So I would like to run, say, five, ten, 15 threads to do processing of each line on separate threads, or perhaps a batch of lines per thread. Now I don't want to manage all of this myself, so what I'll do, I'll use our trusty parallel method, and I'll ask the parallel for each string in that collection of lines I would like to do something interesting. Now remember what's happening here.
Parallel ForEach will run a full loop for us over all of the elements in this collection for each line in the lines collection, and it will run our function once for each element. Just like the body of a for each loop, but it will split our collection into chunks, so the first ten or 50 or 100 items will be running on one thread, and the next ten, 50, or 100 items on the next thread. So I don't know how many threads it will create, but I know all of this will run on background threads, and so this block of code will have multiple threads running it in parallel, and so now I can get in trouble.
So all the way down here I'm going to create a new concurrent dictionary, and I want to keep track of individual words, so strings, and the integers account of how many times that word occurs in this document. Because it's a concurrent dictionary, I can call the members on this class from multiple threads safely. Okay, so the four each running in parallel will give us text. The individual line of text.
So this is essentially the signature of our method, and here is the method then that will be run on multiple threads. So I'll have multiple words on each line of text, so line, let's just do something really simplistic. We'll split on a splice. Of course, this could be more complicated. We'll take a look at each word we receive from that split operation, and now we can do some expensive processing. I'm just going to keep it really simple and say if string.IsNulOrWhiteSpace, so if we didn't actually get a word then just continue, and of course this is where you'll do much more expensive processing in terms of comparison of case and all sorts of other challenging things like that.

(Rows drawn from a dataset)

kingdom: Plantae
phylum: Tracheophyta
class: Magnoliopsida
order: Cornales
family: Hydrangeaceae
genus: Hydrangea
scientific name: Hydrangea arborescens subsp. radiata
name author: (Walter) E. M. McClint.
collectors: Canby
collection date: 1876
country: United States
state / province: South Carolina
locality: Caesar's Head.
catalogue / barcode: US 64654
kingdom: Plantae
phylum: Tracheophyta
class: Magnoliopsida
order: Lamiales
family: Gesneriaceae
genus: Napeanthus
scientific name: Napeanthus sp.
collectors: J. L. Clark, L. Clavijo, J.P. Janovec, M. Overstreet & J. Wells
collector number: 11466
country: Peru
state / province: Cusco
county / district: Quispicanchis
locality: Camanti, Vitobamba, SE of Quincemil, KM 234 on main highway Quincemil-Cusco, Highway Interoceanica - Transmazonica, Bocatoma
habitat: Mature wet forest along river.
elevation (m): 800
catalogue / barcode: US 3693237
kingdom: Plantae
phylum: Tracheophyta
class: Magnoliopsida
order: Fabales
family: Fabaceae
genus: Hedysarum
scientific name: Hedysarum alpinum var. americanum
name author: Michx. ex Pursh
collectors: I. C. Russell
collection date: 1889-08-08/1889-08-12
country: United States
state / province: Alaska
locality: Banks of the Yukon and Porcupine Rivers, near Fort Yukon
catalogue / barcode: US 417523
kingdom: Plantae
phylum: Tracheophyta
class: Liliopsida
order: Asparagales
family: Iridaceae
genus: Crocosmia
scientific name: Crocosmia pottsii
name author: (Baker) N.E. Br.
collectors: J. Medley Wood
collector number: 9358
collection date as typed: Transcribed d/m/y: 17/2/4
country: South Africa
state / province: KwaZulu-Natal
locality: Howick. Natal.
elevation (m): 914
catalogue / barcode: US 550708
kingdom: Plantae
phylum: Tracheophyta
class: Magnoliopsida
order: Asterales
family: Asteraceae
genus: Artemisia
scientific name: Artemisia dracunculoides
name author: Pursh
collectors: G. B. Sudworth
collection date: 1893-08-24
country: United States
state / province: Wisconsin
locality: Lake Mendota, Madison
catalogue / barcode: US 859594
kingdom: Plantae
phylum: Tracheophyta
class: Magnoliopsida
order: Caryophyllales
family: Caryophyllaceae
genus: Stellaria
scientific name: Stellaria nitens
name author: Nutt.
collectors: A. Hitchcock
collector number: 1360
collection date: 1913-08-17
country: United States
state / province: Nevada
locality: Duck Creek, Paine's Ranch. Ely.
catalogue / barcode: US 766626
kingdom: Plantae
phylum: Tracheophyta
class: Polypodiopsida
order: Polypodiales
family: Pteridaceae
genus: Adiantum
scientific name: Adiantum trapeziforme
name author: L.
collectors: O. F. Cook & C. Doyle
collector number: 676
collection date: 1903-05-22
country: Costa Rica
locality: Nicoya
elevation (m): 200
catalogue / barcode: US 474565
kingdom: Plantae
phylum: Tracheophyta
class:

TASK SET:
- 1) List every number of threads that the passage on Parallel ForEach says the speaker would like to run.
- 2) Copy the passage on Parallel ForEach word for word, from "So this is essentially" up to and including "things like that.".
- 3) In the passage on Parallel ForEach, what does the concurrent dictionary hold as its keys and its values?

EXERCISE RESPONSES:
- 1) five, ten, 15

- 2)
So this is essentially the signature of our method, and here is the method then that will be run on multiple threads. So I'll have multiple words on each line of text, so line, let's just do something really simplistic. We'll split on a splice. Of course, this could be more complicated. We'll take a look at each word we receive from that split operation, and now we can do some expensive processing. I'm just going to keep it really simple and say if string.IsNulOrWhiteSpace, so if we didn't actually get a word then just continue, and of course this is where you'll do much more expensive processing in terms of comparison of case and all sorts of other challenging things like that.

- 3) Its keys are strings for the individual words, and its values are integers counting how many times each word occurs in the document.